§ **What the exercise asks**
Search the data for the string "hàng" and extract every line where it appears.

►

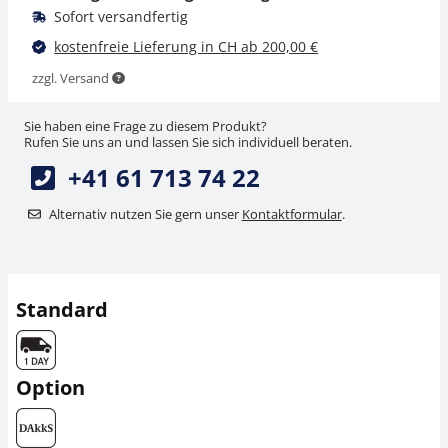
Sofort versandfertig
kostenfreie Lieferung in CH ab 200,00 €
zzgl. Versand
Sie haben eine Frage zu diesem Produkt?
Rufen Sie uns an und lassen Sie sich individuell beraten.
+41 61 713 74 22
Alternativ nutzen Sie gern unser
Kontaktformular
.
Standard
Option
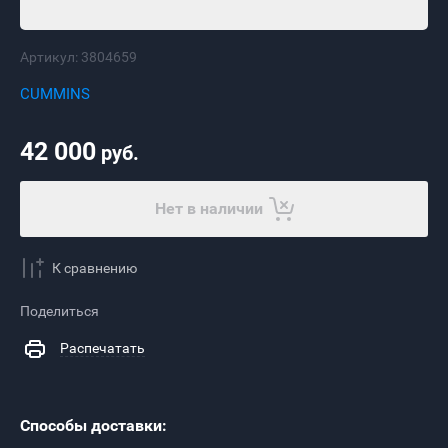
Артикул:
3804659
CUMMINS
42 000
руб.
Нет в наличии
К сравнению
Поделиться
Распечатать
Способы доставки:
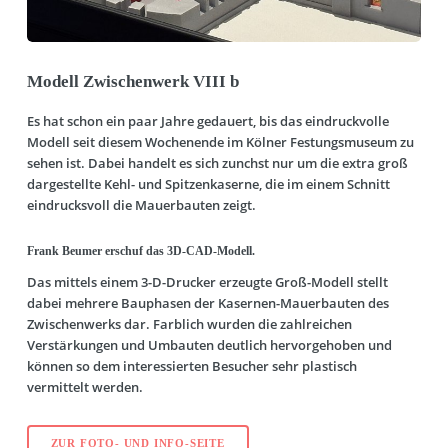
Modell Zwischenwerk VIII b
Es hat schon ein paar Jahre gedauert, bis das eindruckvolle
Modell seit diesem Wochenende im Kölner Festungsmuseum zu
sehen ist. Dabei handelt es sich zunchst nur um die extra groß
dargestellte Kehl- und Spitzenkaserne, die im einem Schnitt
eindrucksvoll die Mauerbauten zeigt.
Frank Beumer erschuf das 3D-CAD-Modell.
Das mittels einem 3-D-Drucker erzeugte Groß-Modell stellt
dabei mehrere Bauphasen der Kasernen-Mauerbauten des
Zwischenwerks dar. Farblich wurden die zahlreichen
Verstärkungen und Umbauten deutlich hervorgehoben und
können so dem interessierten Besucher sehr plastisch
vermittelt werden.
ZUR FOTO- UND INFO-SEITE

◄
►

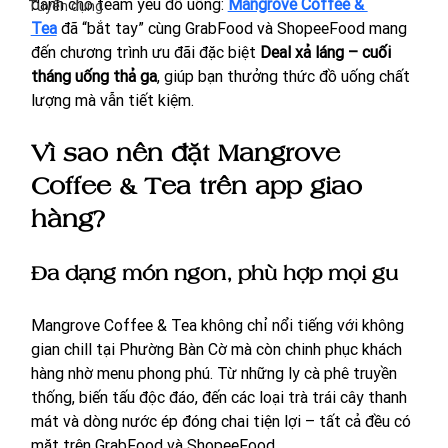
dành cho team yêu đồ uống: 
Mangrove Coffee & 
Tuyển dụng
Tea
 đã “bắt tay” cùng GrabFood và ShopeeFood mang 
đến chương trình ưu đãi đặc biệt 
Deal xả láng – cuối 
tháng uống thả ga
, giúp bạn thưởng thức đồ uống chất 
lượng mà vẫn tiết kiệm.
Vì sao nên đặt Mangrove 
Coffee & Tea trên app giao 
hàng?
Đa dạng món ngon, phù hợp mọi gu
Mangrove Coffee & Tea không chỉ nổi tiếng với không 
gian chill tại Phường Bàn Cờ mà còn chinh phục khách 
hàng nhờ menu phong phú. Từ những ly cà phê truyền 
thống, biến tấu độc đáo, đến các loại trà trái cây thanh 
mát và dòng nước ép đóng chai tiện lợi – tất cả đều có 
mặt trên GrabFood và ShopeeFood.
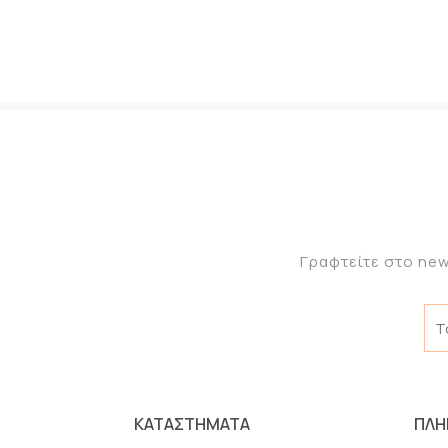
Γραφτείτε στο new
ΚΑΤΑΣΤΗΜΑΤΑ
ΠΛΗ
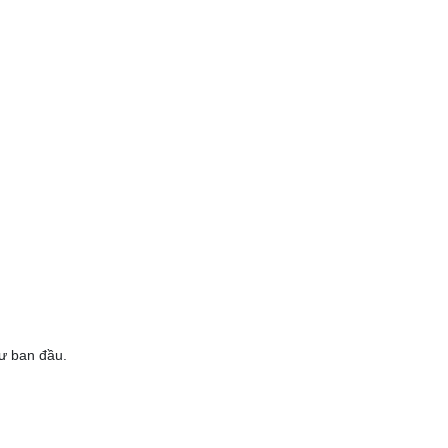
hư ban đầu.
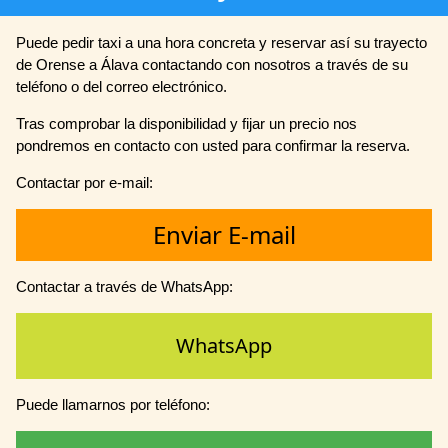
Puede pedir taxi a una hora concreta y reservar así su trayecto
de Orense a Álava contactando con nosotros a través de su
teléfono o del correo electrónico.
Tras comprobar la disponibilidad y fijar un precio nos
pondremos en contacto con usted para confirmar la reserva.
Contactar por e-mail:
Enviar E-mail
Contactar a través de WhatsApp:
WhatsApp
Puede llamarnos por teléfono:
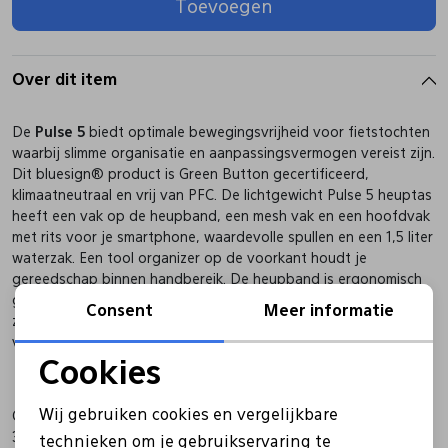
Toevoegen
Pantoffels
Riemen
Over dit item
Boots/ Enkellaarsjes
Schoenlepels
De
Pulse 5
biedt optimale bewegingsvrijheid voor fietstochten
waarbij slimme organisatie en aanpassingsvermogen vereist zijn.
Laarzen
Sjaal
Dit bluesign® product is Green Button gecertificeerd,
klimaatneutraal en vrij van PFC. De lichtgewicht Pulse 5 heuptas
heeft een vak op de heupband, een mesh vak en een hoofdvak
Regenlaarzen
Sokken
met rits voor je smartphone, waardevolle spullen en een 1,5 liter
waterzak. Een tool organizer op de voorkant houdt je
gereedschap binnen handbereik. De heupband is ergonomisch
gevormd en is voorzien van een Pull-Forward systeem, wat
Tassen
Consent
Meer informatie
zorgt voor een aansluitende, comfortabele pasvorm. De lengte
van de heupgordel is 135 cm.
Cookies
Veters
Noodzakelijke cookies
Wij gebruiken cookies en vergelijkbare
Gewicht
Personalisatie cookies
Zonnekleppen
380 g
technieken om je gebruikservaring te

◄

§ **Answer box**
hàng?
hàng nhờ menu phong phú. Từ những ly cà phê truyền 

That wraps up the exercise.